Allow me a bit of self-indulgence ass-whinery. Long-time readers first time followers might know that one of the things I'm most proud of is bringing home the bacon, literally, and without spillage. Our semi-subsidized cafeteria provides lunch for me and dinner for two at night, but that requires the delicate feat of balance, dexterity and even memory.
Daily I task myself to carry one 20-oz beverage, three styrfoam cartons full of food and sometimes a dessert. I carry it to the elevator and then down to my cube. And after over 1,000 trips I've never dropped anything or ran into anybody.
But there's a definite chink in my food acquisition armor and that is gravy. The styrofoam containers are not leak proof and it was some time before I realized today that there was more gravy on my pants and shirt than in the carton. Drenched with the sticky liquid, I headed home for lunch and a change of pants. One of the downsides of modern day hunter/gathering.

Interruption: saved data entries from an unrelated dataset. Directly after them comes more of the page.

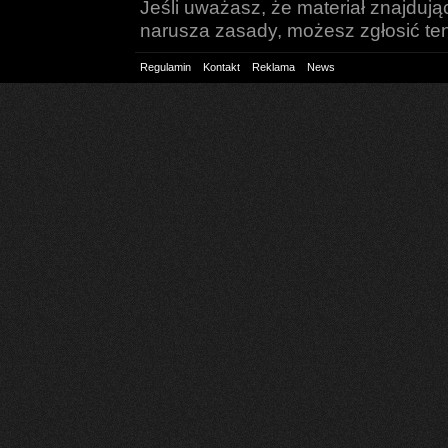
Jeśli uważasz, że materiał znajduj
narusza zasady, możesz zgłosić ten 
Regulamin
Kontakt
Reklama
News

I say that memory is also required because yesterday I trundled the food to the workout room where I made the fatal calculation to separate workout bag from food. It's possible to forget food since it's not always with me when I workout, but never possible to forget the workout bag. To separate them is to court mini-disaster; it's to rely on a memory that dulls as the sheen of sweat grows.
I'd put the food under the staircase, where many others store their bags, but took my workout bag with me to the stairclimber so that I could have easy access to books. Needless to say, the food remained stationary, obedient to the laws of physics, and did not levitate towards my car when I remembered I'd forgotten them. Sometimes it's hard bringing home the bacon even if you don't fry it up in a pan.